In Publix Super Markets, Inc., v. Figareau, et al., No. 20-14212, __F.App’x__, 2021 WL 2065434 (11th Cir. May 24, 2021), an action brought under ERISA § 502(a)(3), the Eleventh Circuit considered the Defendants-Appellants’, Patricia Figareau and her husband, Frantz Paul, and their legal counsel, Diez-Arguelles & Tejedor, P.A., appeal of the district court’s grant of summary judgment in favor of Paul’s employer, Publix Super Markets, Inc. (“Publix”). Publix, the plan sponsor and plan administrator of the Group Health Benefit Plan (“the Plan”), filed a complaint against Defendants for reimbursement of $88,846.39 that the Plan paid for Paul’s daughter, L.P., who suffered a brachial plexus injury during her delivery. Publix sought an equitable lien by agreement on the funds Defendants received by way of a settlement obtained by the hospital and medical group that caused L.P.’s injuries. Figareau and Paul received $95,000 from the hospital and three years later entered a structured settlement with the medical team for $750,000. The couple and L.P. deposited the proceeds in a settlement account held in trust by their attorney. The district court determined that Publix was entitled to an equitable lien by agreement based on the terms of the Plan. The Eleventh Circuit affirmed.

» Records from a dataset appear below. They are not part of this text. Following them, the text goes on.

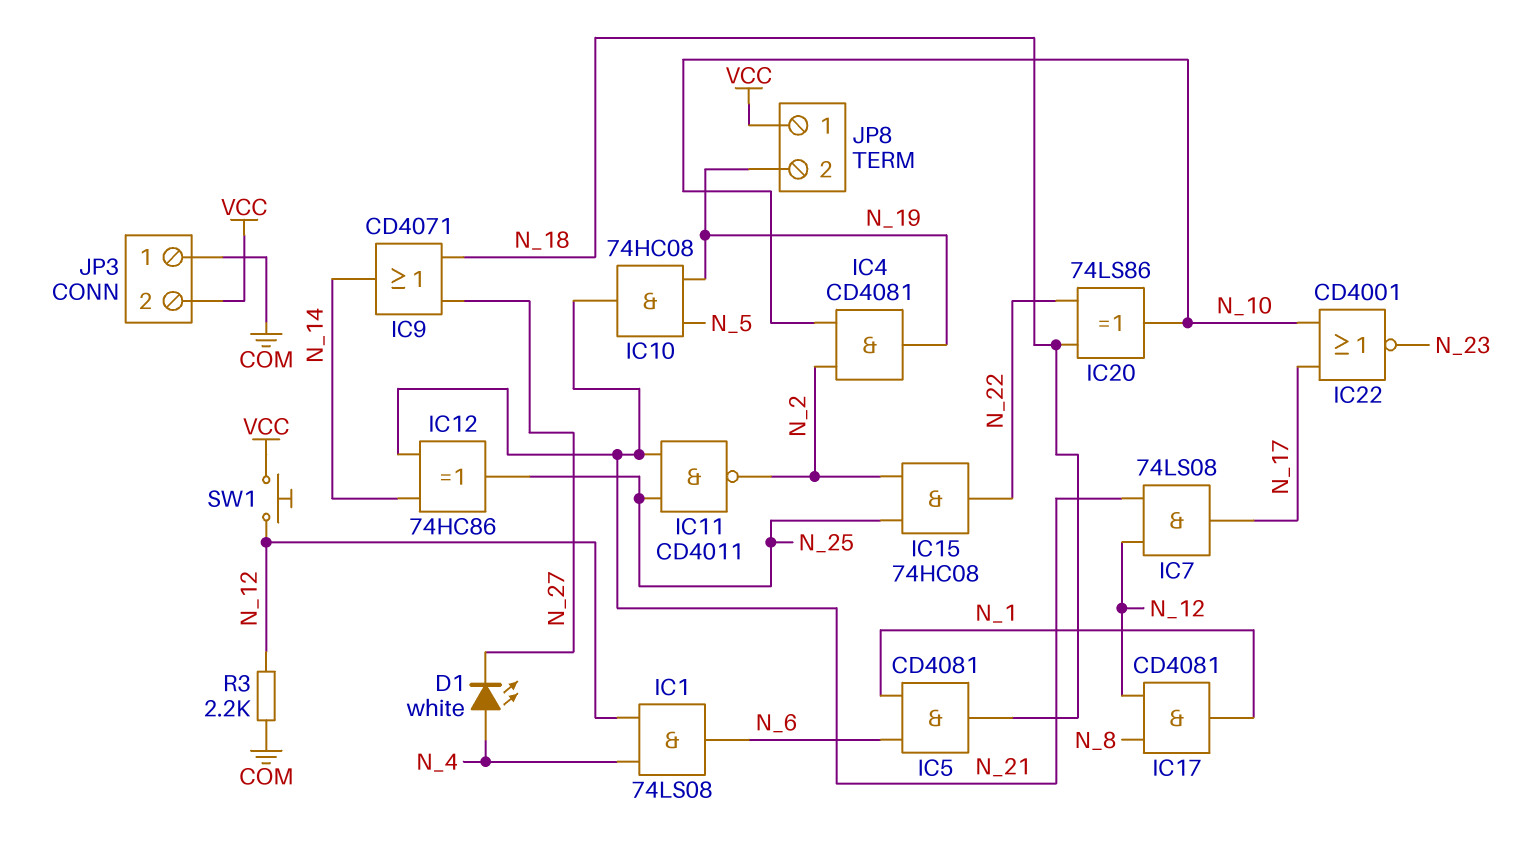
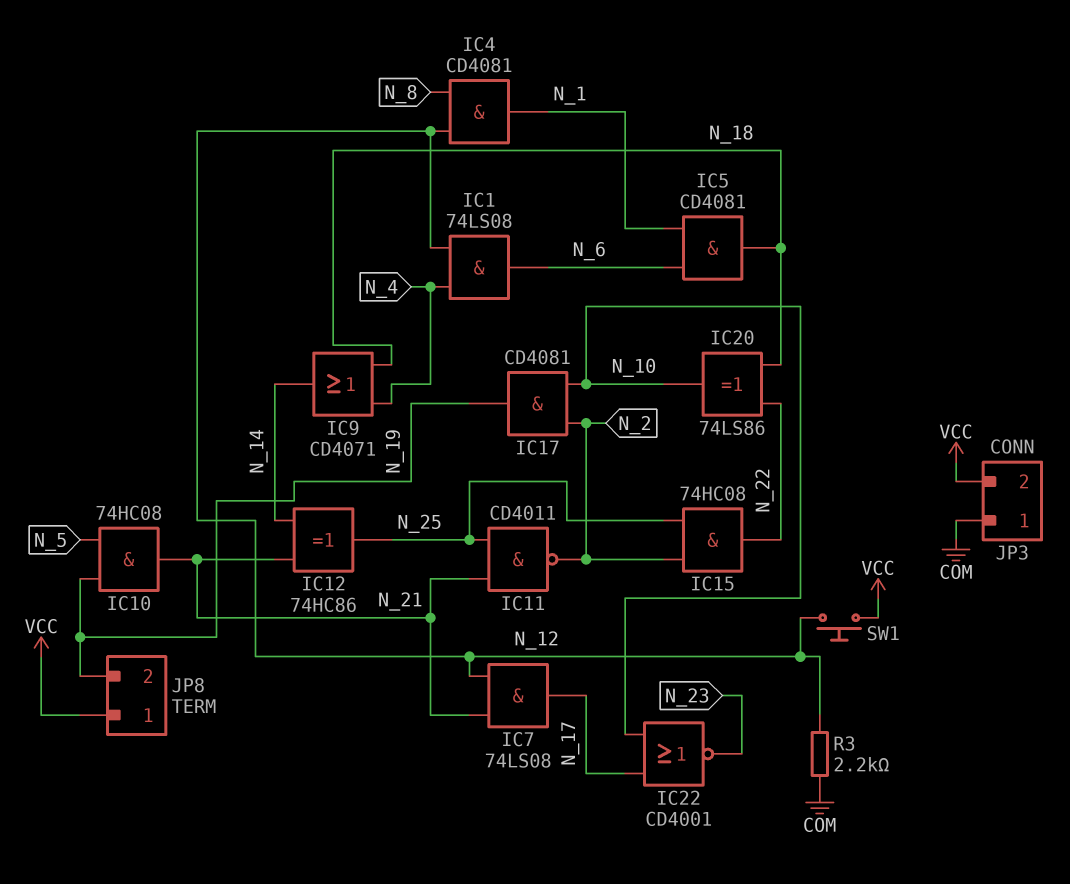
D1: LED white (A N_4, K N_27) -> none
IC4: AND CD4081 (in N_2, in N_10, out N_19) -> AND CD4081 (in N_8, in N_12, out N_1)
IC9: OR CD4071 (in N_18, in N_27, out N_14) -> OR CD4071 (in N_4, in N_18, out N_14)
IC17: AND CD4081 (in N_8, in N_12, out N_1) -> AND CD4081 (in N_2, in N_10, out N_19)

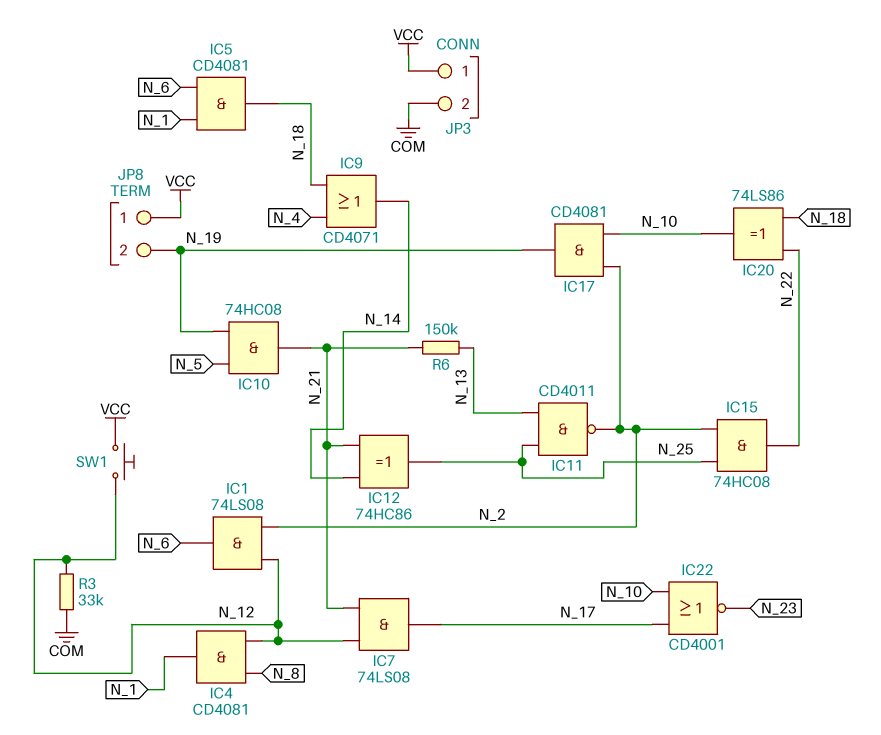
IC1: AND 74LS08 (in N_4, in N_12, out N_6) -> AND 74LS08 (in N_2, in N_12, out N_6)
IC11: NAND CD4011 (in N_21, in N_25, out N_2) -> NAND CD4011 (in N_13, in N_25, out N_2)
JP3 pin 1: COM -> VCC
JP3 pin 2: VCC -> COM
R3: 2.2k (COM, N_12) -> 33k (COM, N_12)
R6: none -> 150k (N_13, N_21)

As recounted by the court, the Plan “may issue payments for covered medical, prescription and other health care claims incurred by a member for a covered injury or illness caused by ‘another party’ …, but the member agrees to fully reimburse the Plan if and when the member receives payment from another party in connection with such injury or illness.” The Plan grants itself a “First Priority Right of Subrogation and/or Reimbursement.” The Plan is “entitled to first and full priority reimbursement out of any recovery to the extent of the Plan’s payments” and to “a first priority equitable lien against any recovery to the extent of benefits paid,” which “supersedes any right that the member may have to be made whole.” Recovery consists of “[a]ny and all monies identified, paid or payable to the member through or from another party by way of judgment, award, settlement, … or otherwise … to compensate for any losses caused by, or in connection with, such member’s injury or illness.”

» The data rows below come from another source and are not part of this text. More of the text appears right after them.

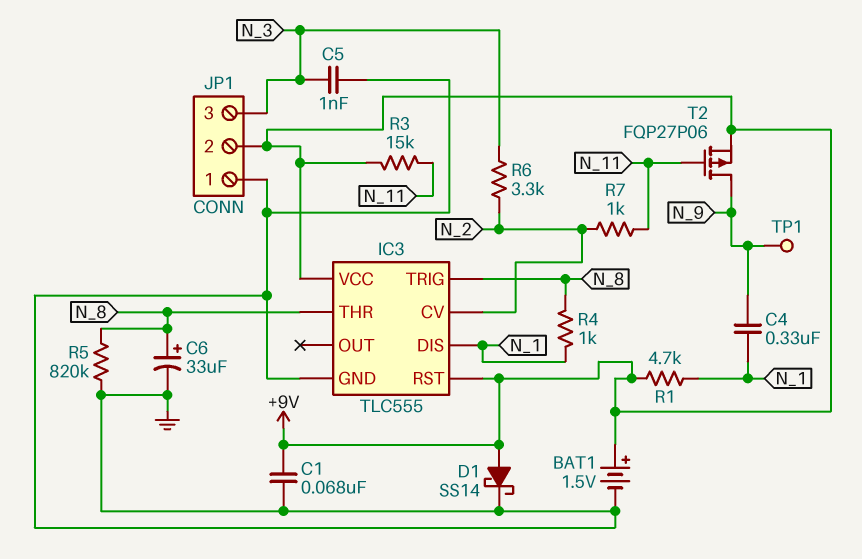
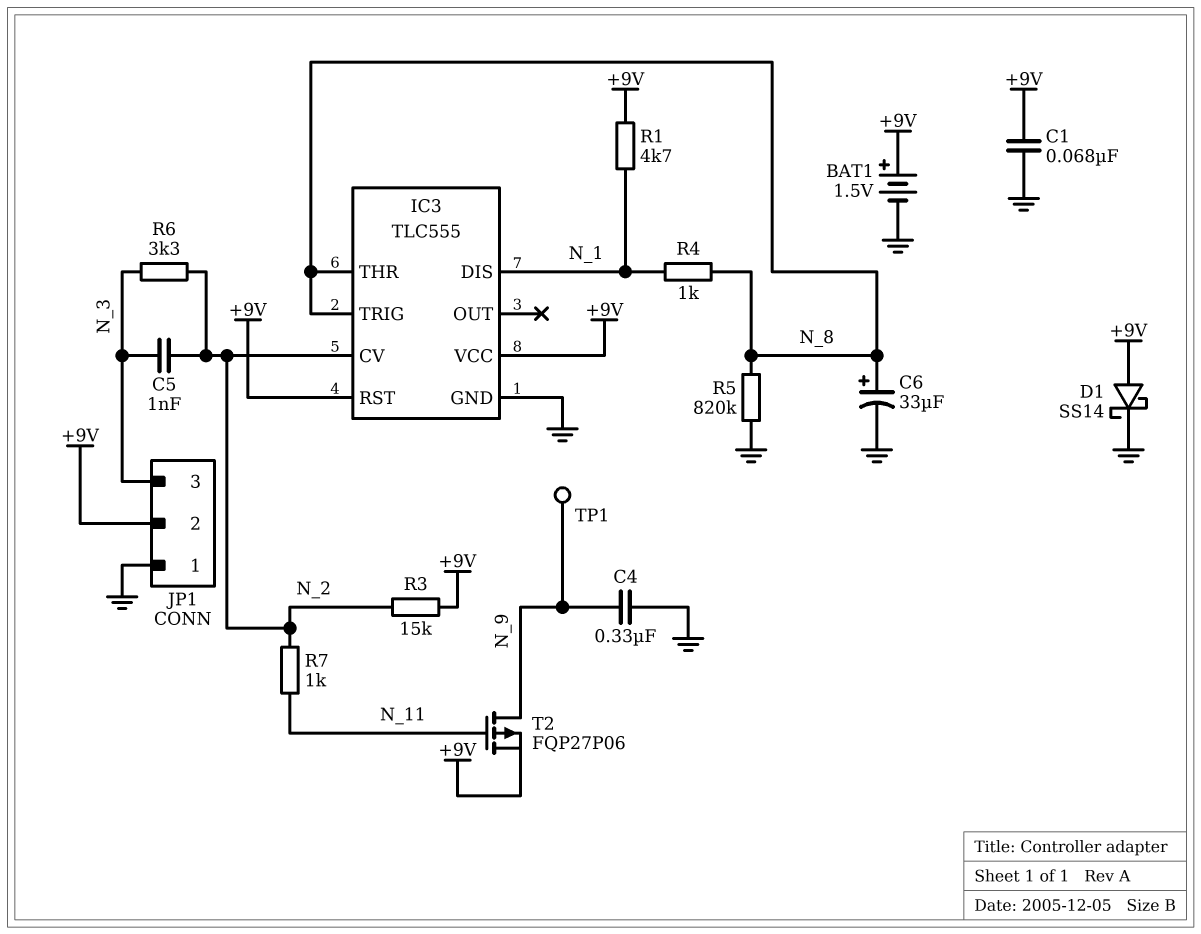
C4: 330nF (N_1, N_9) -> 330nF (GND, N_9)
C5: 1nF (GND, N_3) -> 1nF (N_2, N_3)
R3: 15k (+9V, N_11) -> 15k (+9V, N_2)

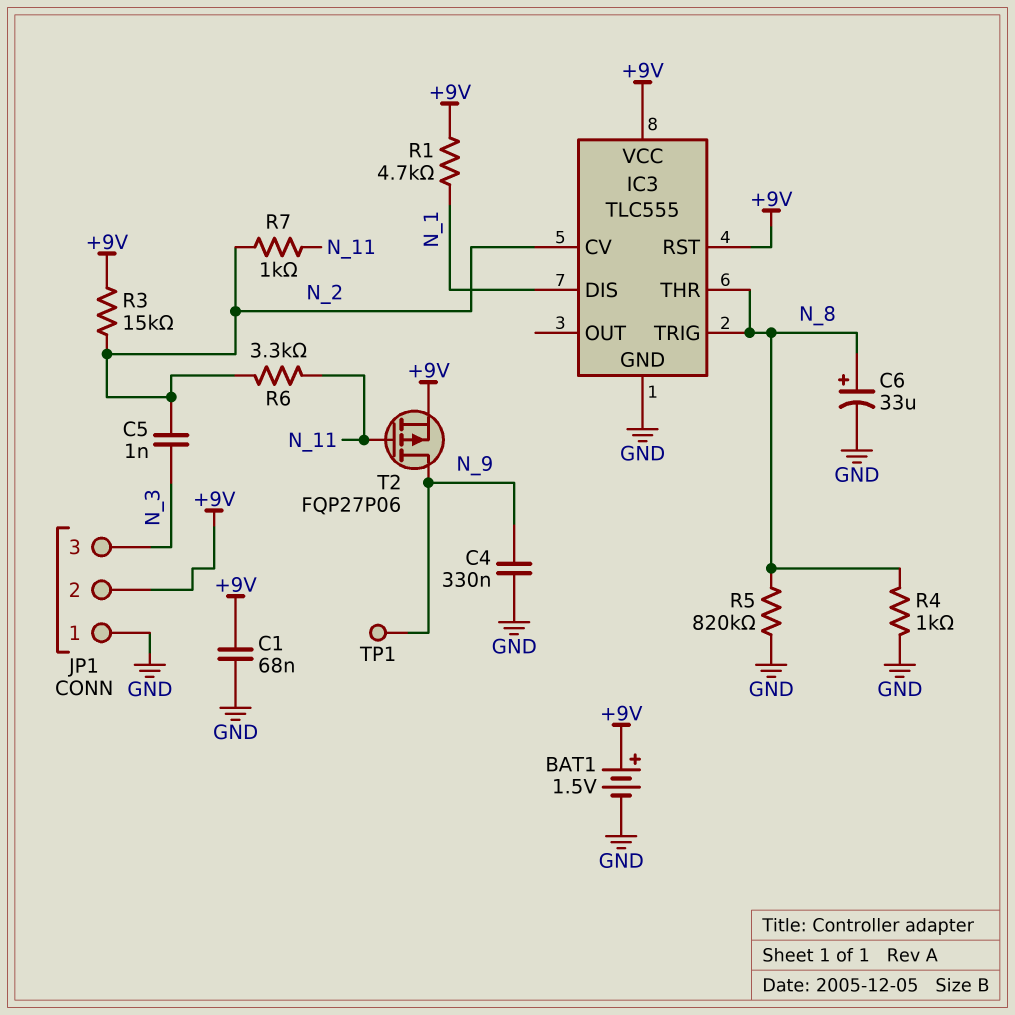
D1: schottky SS14 (A +9V, K GND) -> none
R4: 1k (N_1, N_8) -> 1k (GND, N_8)
R6: 3.3k (N_2, N_3) -> 3.3k (N_2, N_11)

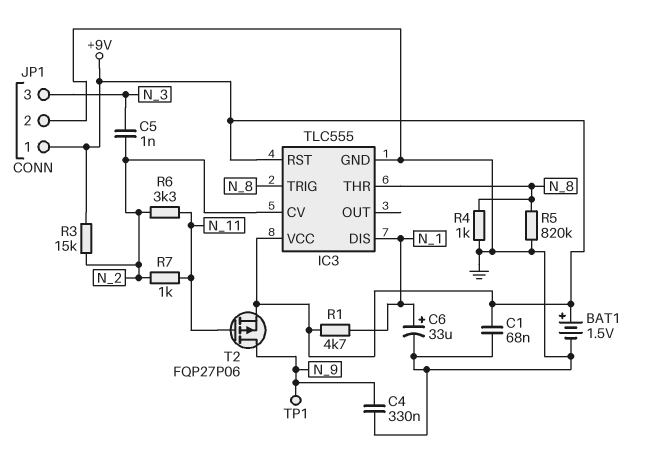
C6: 33uF (plus N_8, minus GND) -> 33uF (plus N_1, minus GND)
JP1 pin 1: GND -> +9V
JP1 pin 2: +9V -> GND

Defendants argued that although Publix was entitled to an equitable lien, it should be limited to the “reasonable value” of L.P.’s “surgical treatment.” They argued that reimbursement should be limited to the cost of the surgery necessitated by the negligence, which amounts to only $22,164. The district court rejected this argument, finding that under ERISA and the Plan’s terms, Publix was entitled to an equitable lien by agreement for the total amount of benefits paid on behalf of L.P. from the settlement proceeds and it is undisputed that the medical expenses paid by the Plan were for injuries caused by “another party.” The court found any factual dispute over what treatment was proximately caused by the negligence of L.P.’s medical team and the hospital to be immaterial to the resolution of Publix’s ERISA claim.
On de novo review, the Eleventh Circuit found that the district court had subject-matter jurisdiction to entertain the complaint since it was based on a federal question. The court also found that the district court did not err by entering summary judgment in favor of Publix. Paul and L.P. agreed to immediately reimburse the Plan out of any recovery made from another party and the Plan paid over $88,000 for L.P.’s treatment. Paul and Figareau alleged in their malpractice action that L.P.’s injuries were the direct and proximate result of the medical team’s negligence. The settlement agreement addressed all past, present, and future claims related to the injuries. The Plan was entitled to first and full priority reimbursement out of the recovery and to a first priority equitable lien against the recovery. In short, the Plan must be enforced as written.